--- Показанный отрывок ---
Это наиболее ответственный момент для захода на посадку. Любые неточности приведут к необходимости дополнительного маневрирования и усложнят заход на посадку.

 В процессе разворота "ожили" стрелки курсового положения корабля. С приближением их к центру, плавно вывел самолёт из крена. Указатели курса и глиссады легли в перекрестие.
 - Закрылки - на 43!
  - Экипаж! Вошли в глиссаду. Снижение! Скорость 230!

 Бортовой техник, уменьшив тягу двигателей, установил заданную скорость.
 
 Чуть отпустив штурвал, я перевёл воздушный корабль на снижение.
 Самолёт, как бы сам, уверенно шёл по заданной линии.

 Стрелки прибора директорной группы глиссады, иногда, реагировали на изменение ветрового режима. Небольшим креном я гасил эти отклонения.
"Директорными", эти  стрелки называют потому, что они показывают (или командуют), на сколько надо отклонить органы управления, чтобы находиться на линии заданной глиссады.
 Снижение до ДПРС (дальняя приводная  радио-станция)произвели в штатном режиме.
 Звуковой маркер длинными сигналами  известил о проходе этого маяка.

--- Данные ---
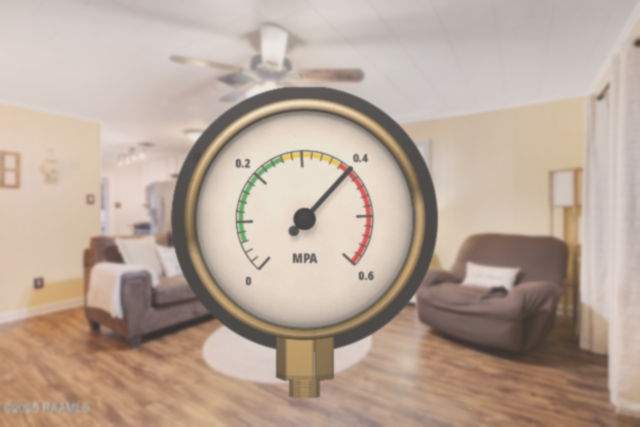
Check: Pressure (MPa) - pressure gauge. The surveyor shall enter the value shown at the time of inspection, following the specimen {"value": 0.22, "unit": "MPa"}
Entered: {"value": 0.4, "unit": "MPa"}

--- Ваши задания ---
1. Перепишите без изменений часть отрывка о заходе на посадку, начиная со слов «Это наиболее ответственный» и заканчивая словами «по заданной линии.».
2. Напишите, что следует дальше в отрывке о заходе на посадку, начав сразу после его последнего предложения.

--- Ответы к упражнению ---
1.
Это наиболее ответственный момент для захода на посадку. Любые неточности приведут к необходимости дополнительного маневрирования и усложнят заход на посадку.

 В процессе разворота "ожили" стрелки курсового положения корабля. С приближением их к центру, плавно вывел самолёт из крена. Указатели курса и глиссады легли в перекрестие.
 - Закрылки - на 43!
  - Экипаж! Вошли в глиссаду. Снижение! Скорость 230!

 Бортовой техник, уменьшив тягу двигателей, установил заданную скорость.
 
 Чуть отпустив штурвал, я перевёл воздушный корабль на снижение.
 Самолёт, как бы сам, уверенно шёл по заданной линии.

2.
 Штурман доложил:
 - Удаление 4 км, высота 200.

 - На курсе, на глиссаде! - доложил наземный диспетчер РСП.
 Он следит за положением воздушного судна по посадочному радиолокатору.
 
 На этой высоте экипаж получает разрешение на посадку.
 Инструктор предупредил руководителя полётов:
 - "Посадка дополнительно!"- Это означало, что решение на посадку будет принято позже.

 Доклады штурмана, с установленной периодичностью, подтверждают заданный режим снижения.
 -удаление 2, высота 150.
   
 Закрытая кабина не позволят мне видеть наземные ориентиры.
Только приборы и мои руки ведут самолёт к земле. Всё внимание сосредоточено на указателях глиссады на приборной доске.
 За каждым движением директорной стрелки курса следует быстрое движение штурвала на стрелку и сразу обратно. Стрелочки в центре, значит, самолёт в точном следовании по заданной линии.
 
 Боковой ветер создаёт значительный снос самолёта.
Упреждением в курсе на ветер, стараюсь выдерживать линию глиссады.
Стоит допустить небольшое боковое отклонение, как ветер снесёт машину с курса, вернуться потом на линию глиссады, вблизи земли, будет трудно.
 
 Походим к высоте 100 метров.
 
На этой высоте, по условиям минимума экипажа, должна быть открыта шторка. Её открывает проверяющий. Но шторка закрыта. Инструктор ждёт моё решение.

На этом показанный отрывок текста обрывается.